As Passover approaches I find myself getting cranky, as I do every year before this particular holiday. My grumbling, which begins around the time Passover food makes an appearance at the grocery store, becomes more incessant with each day leading up to the first seder. I imagine that even the slaves in Egypt did not complain as much as I do. I am not proud of my behavior, and every year I vow to do better; however, like many resolutions, my good intentions fall as flat as matzah.
I live in a town that has many Jewish people, but few observe the holidays in a traditional manner. My family belongs to a conservative temple, we keep a kosher home, and although we celebrate Shabbat, we are not Sabbath observant.
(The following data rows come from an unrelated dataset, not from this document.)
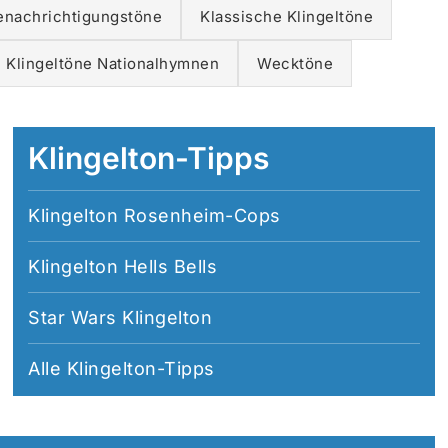
enachrichtigungstöne
Klassische Klingeltöne
Klingeltöne Nationalhymnen
Wecktöne
Klingelton-Tipps
Klingelton Rosenheim-Cops
Klingelton Hells Bells
Star Wars Klingelton
Alle
Klingelton-Tipps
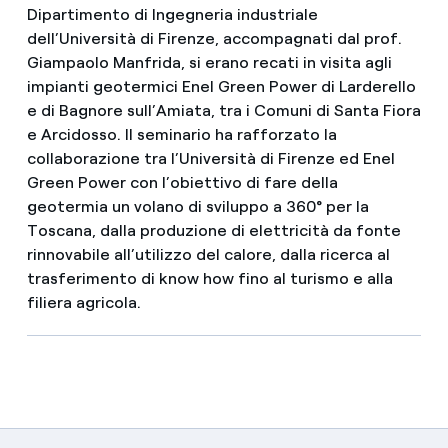
Dipartimento di Ingegneria industriale
dell’Università di Firenze, accompagnati dal prof.
Giampaolo Manfrida, si erano recati in visita agli
impianti geotermici Enel Green Power di Larderello
e di Bagnore sull’Amiata, tra i Comuni di Santa Fiora
e Arcidosso. Il seminario ha rafforzato la
collaborazione tra l’Università di Firenze ed Enel
Green Power con l’obiettivo di fare della
geotermia un volano di sviluppo a 360° per la
Toscana, dalla produzione di elettricità da fonte
rinnovabile all’utilizzo del calore, dalla ricerca al
trasferimento di know how fino al turismo e alla
filiera agricola.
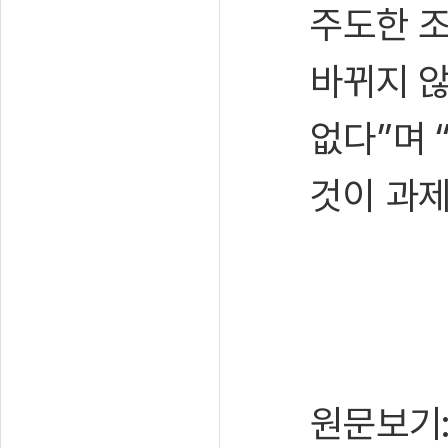
주도한 조
바뀌지 않
없다”며 
것이 과제
원문보기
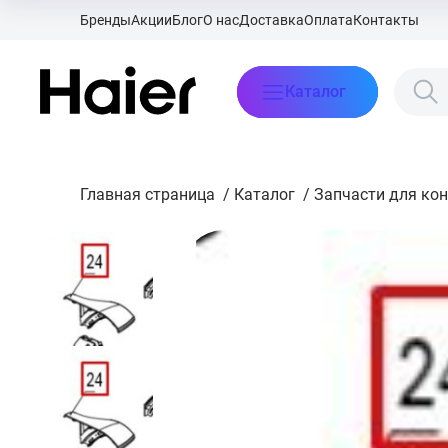
Бренды
Акции
Блог
О нас
Доставка
Оплата
Контакты
Каталог
Главная страница
/
Каталог
/
Запчасти для ко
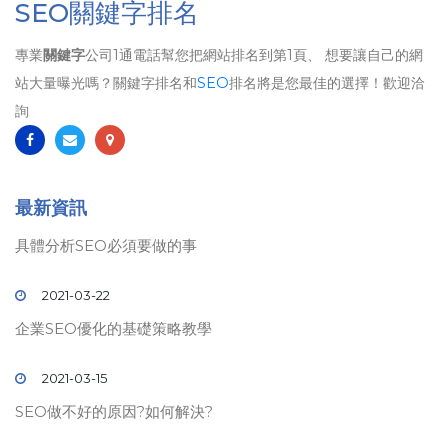
SEO關鍵字排名
專業
關鍵字
公司1通電話幫您把網站排名到第1頁、 想要讓自己的網
站大量曝光嗎？關鍵字排名和
SEO
排名將是您最佳的選擇！歡迎洽
詢
最新資訊
具體分析SEO必須要做的事
2021-03-22
企業SEO優化的基礎策略教學
2021-03-15
SEO做不好的原因?如何解決?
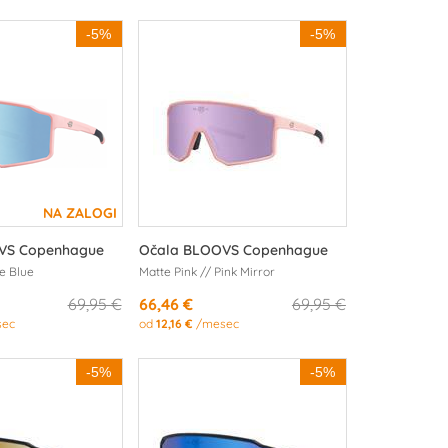
-5%
-5%
VS Copenhague
Očala BLOOVS Copenhague
ce Blue
Matte Pink // Pink Mirror
69,95 €
66,46 €
69,95 €
ec
od
12,16 €
/mesec
-5%
-5%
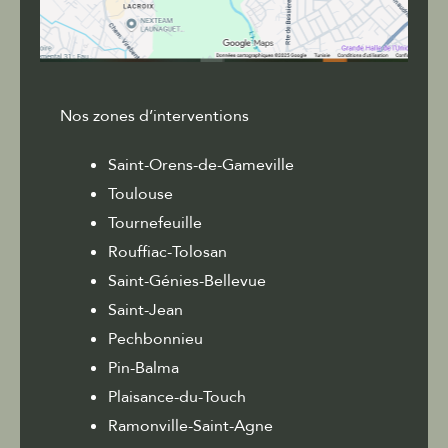
Nos zones d’interventions
Saint-Orens-de-Gameville
Toulouse
Tournefeuille
Rouffiac-Tolosan
Saint-Génies-Bellevue
Saint-Jean
Pechbonnieu
Pin-Balma
Plaisance-du-Touch
Ramonville-Saint-Agne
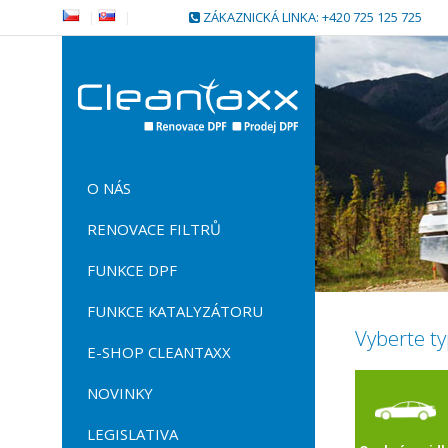
|
|
ZÁKAZNICKÁ LINKA: +420 725 125 725
O NÁS
RENOVACE FILTRŮ
FUNKCE DPF
FUNKCE KATALYZÁTORU
Vyberte ty
E-SHOP CLEANTAXX
NOVINKY
LEGISLATIVA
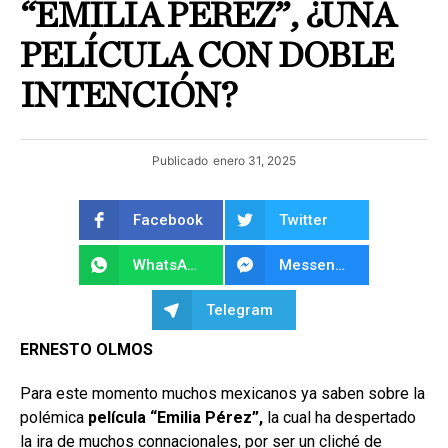
“EMILIA PÉREZ”, ¿UNA
PELÍCULA CON DOBLE
INTENCIÓN?
Publicado
enero 31, 2025
Facebook
Twitter
WhatsApp
Messenger
Telegram
ERNESTO OLMOS
Para este momento muchos mexicanos ya saben sobre la
polémica
película “Emilia Pérez”,
la cual ha despertado
la ira de muchos connacionales, por ser un cliché de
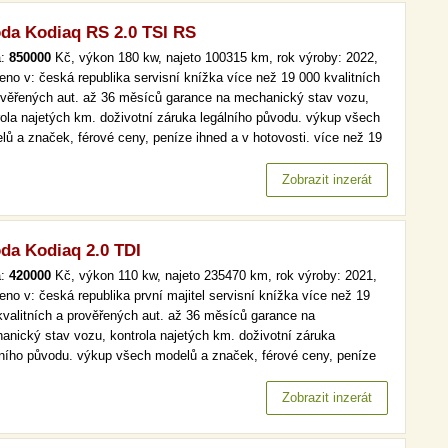
da Kodiaq RS 2.0 TSI RS
a:
850000
Kč, výkon 180 kw, najeto 100315 km, rok výroby: 2022,
eno v: česká republika servisní knížka více než 19 000 kvalitních
ověřených aut. až 36 měsíců garance na mechanický stav vozu,
rola najetých km. doživotní záruka legálního původu. výkup všech
lů a značek, férové ceny, peníze ihned a v hotovosti. více než 19
kvalitních a prověřených aut. až 36 měsíců garance na
anický stav vozu, kontrola najetých km. doživotní záruka…
Zobrazit inzerát
da Kodiaq 2.0 TDI
a:
420000
Kč, výkon 110 kw, najeto 235470 km, rok výroby: 2021,
eno v: česká republika první majitel servisní knížka více než 19
kvalitních a prověřených aut. až 36 měsíců garance na
anický stav vozu, kontrola najetých km. doživotní záruka
lního původu. výkup všech modelů a značek, férové ceny, peníze
d a v hotovosti. více než 19 000 kvalitních a prověřených aut. až
ěsíců garance na mechanický stav vozu, kontrola najetých km.…
Zobrazit inzerát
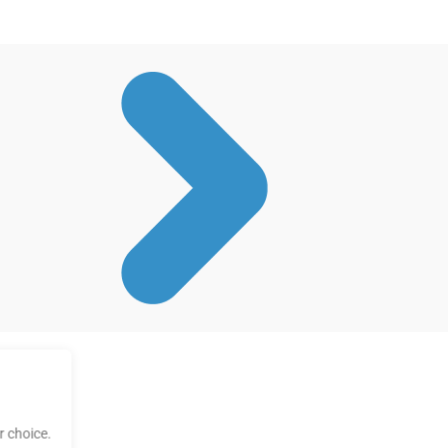
 choice.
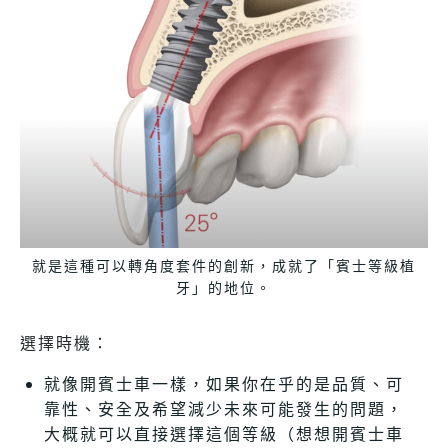
就是這種可以轉角度套件的創新，成就了「賓士等級植
牙」的地位。
選擇時機：
就像開賓士車一樣，如果你在乎的是品質、可
靠性、安全及希望減少未來可能發生的問題，
大概就可以直接選擇這個等級（想想開賓士車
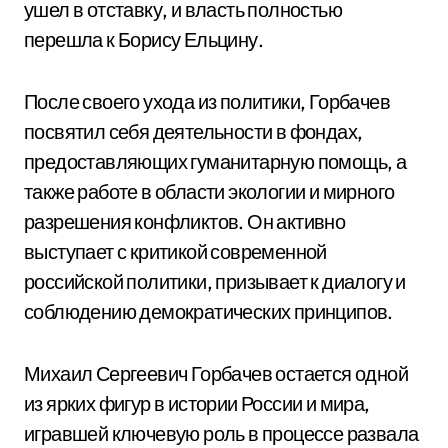
ушел в отставку, и власть полностью
перешла к Борису Ельцину.
После своего ухода из политики, Горбачев
посвятил себя деятельности в фондах,
предоставляющих гуманитарную помощь, а
также работе в области экологии и мирного
разрешения конфликтов. Он активно
выступает с критикой современной
российской политики, призывает к диалогу и
соблюдению демократических принципов.
Михаил Сергеевич Горбачев остается одной
из ярких фигур в истории России и мира,
игравшей ключевую роль в процессе развала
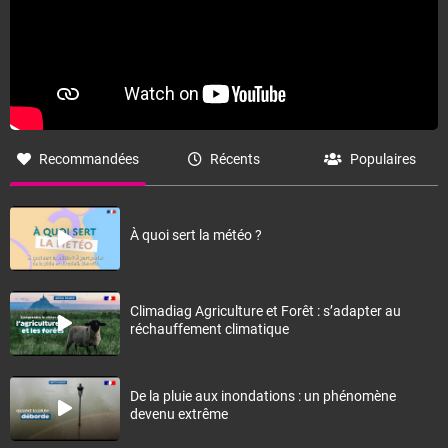
Recommandées
Récents
Populaires
À quoi sert la météo ?
Climadiag Agriculture et Forêt : s’adapter au
réchauffement climatique
De la pluie aux inondations : un phénomène
devenu extrême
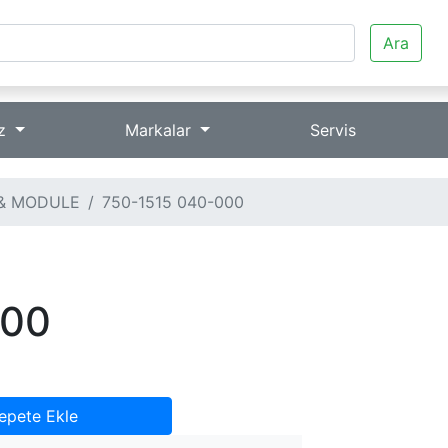
Ara
iz
Markalar
Servis
& MODULE
750-1515 040-000
000
epete Ekle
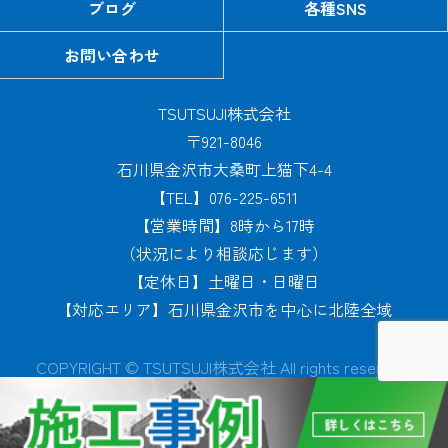
ブログ
各種SNS
お問い合わせ
TSUTSUJI株式会社
〒921-8046
石川県金沢市大桑町上猫下4-4
【TEL】076-225-6511
【営業時間】8時から17時
（状況により相談応じます）
【定休日】土曜日・日曜日
【対応エリア】石川県金沢市を中心に北陸全域
COPYRIGHT © TSUTSUJI株式会社 All rights reserved.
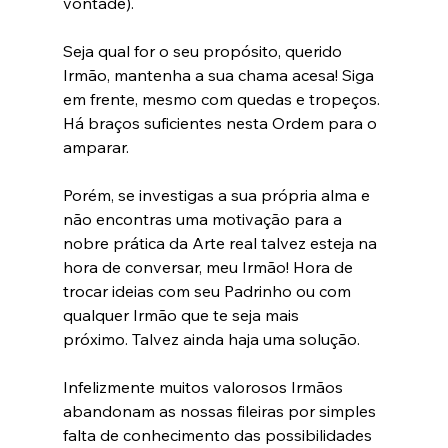
vontade).
Seja qual for o seu propósito, querido 
Irmão, mantenha a sua chama acesa! Siga 
em frente, mesmo com quedas e tropeços. 
Há braços suficientes nesta Ordem para o 
amparar.
Porém, se investigas a sua própria alma e 
não encontras uma motivação para a 
nobre prática da Arte real talvez esteja na 
hora de conversar, meu Irmão! Hora de 
trocar ideias com seu Padrinho ou com 
qualquer Irmão que te seja mais 
próximo. Talvez ainda haja uma solução.
Infelizmente muitos valorosos Irmãos 
abandonam as nossas fileiras por simples 
falta de conhecimento das possibilidades 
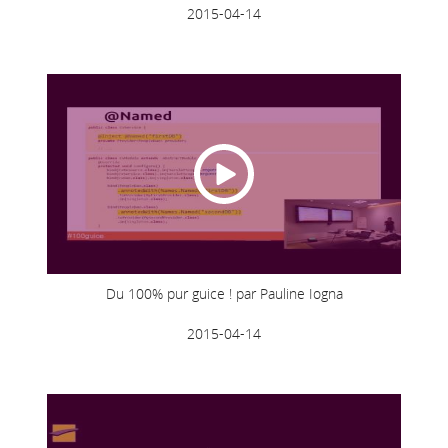
2015-04-14
Du 100% pur guice ! par Pauline Iogna
2015-04-14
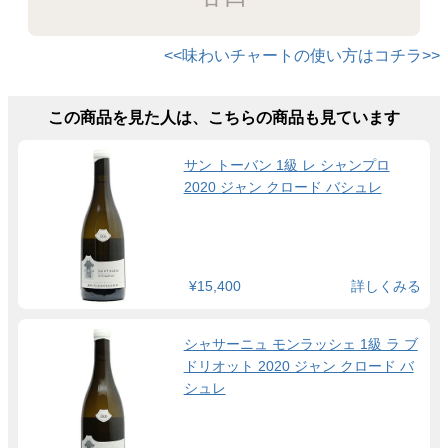
<<味わいチャートの使い方はコチラ>>
この商品を見た人は、こちらの商品も見ています
サン トーバン 1級 レ シャンプロ
2020 ジャン クロード バシュレ
¥15,400
詳しくみる
シャサーニュ モンラッシェ 1級 ラ ブ
ドリオット 2020 ジャン クロード バ
シュレ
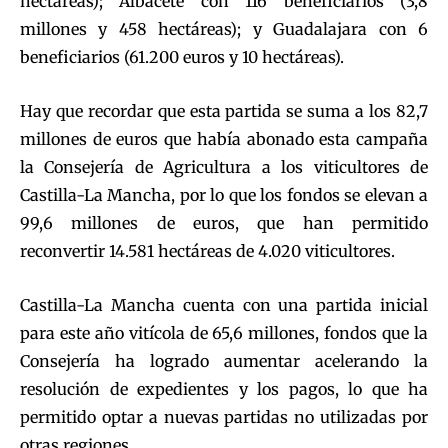
hectáreas); Albacete con 116 beneficiarios (3,8
millones y 458 hectáreas); y Guadalajara con 6
beneficiarios (61.200 euros y 10 hectáreas).
Hay que recordar que esta partida se suma a los 82,7
millones de euros que había abonado esta campaña
la Consejería de Agricultura a los viticultores de
Castilla-La Mancha, por lo que los fondos se elevan a
99,6 millones de euros, que han permitido
reconvertir 14.581 hectáreas de 4.020 viticultores.
Castilla-La Mancha cuenta con una partida inicial
para este año vitícola de 65,6 millones, fondos que la
Consejería ha logrado aumentar acelerando la
resolución de expedientes y los pagos, lo que ha
permitido optar a nuevas partidas no utilizadas por
otras regiones.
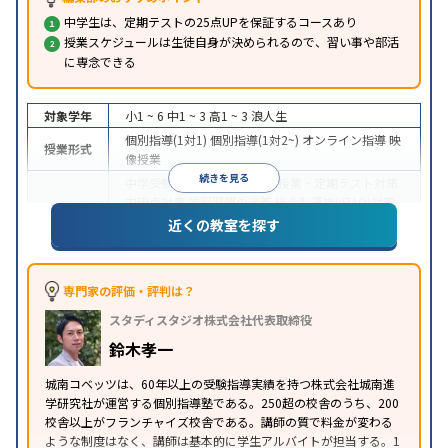
中学生は、定期テストの25点UPを保証するコースあり
授業スケジュールは生徒自身が決められるので、習い事や部活
に専念できる
対象学年
小1 ~ 6
中1 ~ 3
高1 ~ 3
浪人生
個別指導(1対1)
個別指導(1対2~)
オンライン指導
映
授業形式
像授業
続きを見る
中学受験
高校受験
大学受験
授業・定期テスト対策
内申点対策
学習習慣の定着
総合型選抜(旧AO)対策
目的
推薦入試対策
学校別特化対策
国公立大対策
私大対
近くの教室を探す
策
共通テスト対策
英検(英語検定)対策
その他科目
別特化対策
中高一貫校生に対応
成績保証制度あり
授業の振替
専門家の評価・評判は？
特徴
可能
不登校生に対応
オンライン対応
1科目から受
スタディスタジオ株式会社代表取締役
講可能
季節講習のみの受講可
※2023年3月調査。
小学校高学年の個別指導塾アンケート調査方法
を参
鈴木孝一
照
城南コベッツは、60年以上の受験指導実績を持つ株式会社城南進
学研究社が運営する個別指導塾である。250超の校舎のうち、200
校舎以上がフランチャイズ校舎である。講師の質で料金が変わる
ような制度はなく、講師は基本的に学生アルバイトが担当する。1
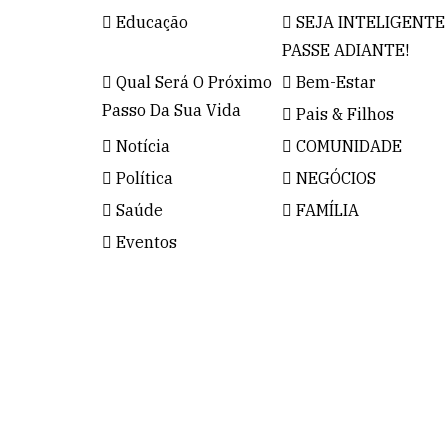
Educação
SEJA INTELIGENTE
PASSE ADIANTE!
Qual Será O Próximo
Bem-Estar
Passo Da Sua Vida
Pais & Filhos
Notícia
COMUNIDADE
Política
NEGÓCIOS
Saúde
FAMÍLIA
Eventos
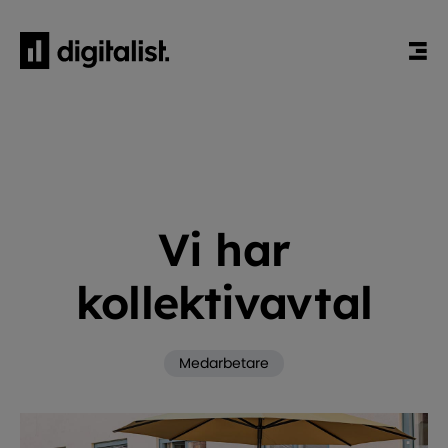
HEM
BLOGG
MEDARBETARE
VI HAR KOLLEKTIVAVTAL
Vi har
kollektivavtal
Medarbetare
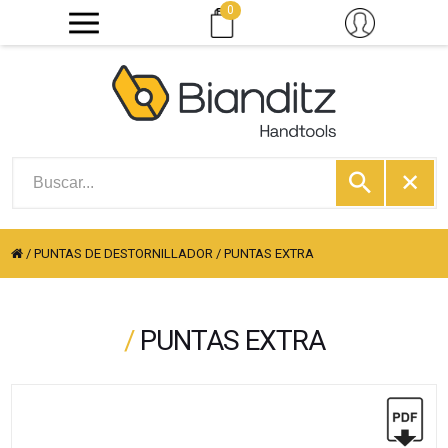
0
/
PUNTAS DE DESTORNILLADOR
/
PUNTAS EXTRA
/
PUNTAS EXTRA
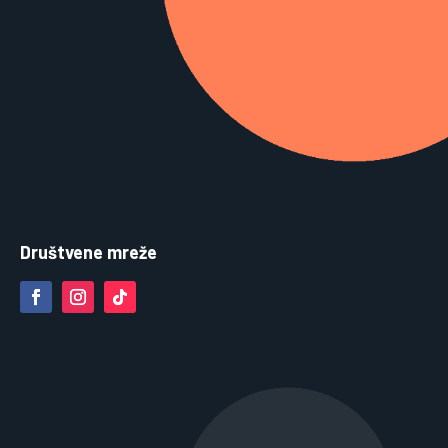
Društvene mreže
I generally consider myself a middle of the road Jew, but somehow, in our more secular town, we are considered “religious.” Having grown up in Brooklyn and attended Orthodox temples, I know that we really aren’t particularly pious, but I accept that people seem to perceive us as such.
While I begin the rituals of purchasing, organizing, changing dishes, cooking, and cleaning for Passover, many of the people I know talk about spending the holiday on a beach somewhere, and bringing a haggadah along to read while sipping tropical drinks. I don’t mean to sound as bitter as the herbs on a seder plate, but I find the preparations onerous, although I have to admit that I do enjoy the seders. My husband LOVES Passover (yes, he’s one of those people) and actually compiled his own haggadah, which we have used the past few years. He also emcees a Passover game show every year for our guests, complete with questions about the holiday and prizes. It’s a lot of fun and we celebrate with friends who enjoy participating and singing along with spirit and enthusiasm. It’s really the month before Passover and the work leading up to the Seders that I find objectionable.
Every year before the holiday, the Chabad Rabbi in town stops by to bring us a box of schmurah (handmade) matzah, and to wish us a good Passover. He seems to get particularly animated and happy when he sees my dining room being used as a staging area with Passover food and dishes filling the table and floor. Last year, he actually took pictures (I’m not kidding about this) of the soda bottles I had purchased with their kosher label for Passover caps. He wanted to show his wife that there was someone else in town who was following the traditions. I am sure there are a few others in our area who observe as we do, but not too many. I have often said that during the weeks before, and during this holiday, my house probably resembles Poland at the turn of the century, making me feel like an anachronism.
In truth, although I like keeping a kosher home, I am sure I wouldn’t go to the lengths I do for Passover if it weren’t for my husband. As with most good marriages, we both know when we need to compromise. And I have to say that over the almost 29 years we have been married, even my diehard husband has mellowed about the rules a bit; I think he too is getting a little weary of the work involved.
Sometimes, when I am feeling a bit overwhelmed before the holiday, I try to remember how much the traditions mean to my kids. Just today, my youngest son was singing a Passover song in the car. Perhaps if we lived in a town where more people celebrated as we do, I might feel more enthusiastic about Passover. Years ago, when my children had school on the holiday, I accompanied my middle son’s class on a trip to the Bronx Zoo. When all the other kids bought pretzels from a vendor, I took out my Passover treats for my less than happy son. But as the years went on, my boys became proud of their observance and often told me they shared their matzah with classmates. In fact, I learned to send extra matzah and snacks to school with my kids, so they would have enough to give to their friends. As with many things related to Judaism, I sometimes wondered why I didn’t take an easier path. The answer took decades to arrive, but I am gratified that my sons, two of whom no longer live at home most of the year, are committed to continuing the traditions in their own lives and homes.
And so, this Passover season when I start to grumble, I will try to remember the joy my husband feels, the memories we continue to create for our children, the heritage we are helping sustain, and the freedom we are so lucky to have. I am grateful for all those things and while I may never love this holiday, dayenu (it is enough).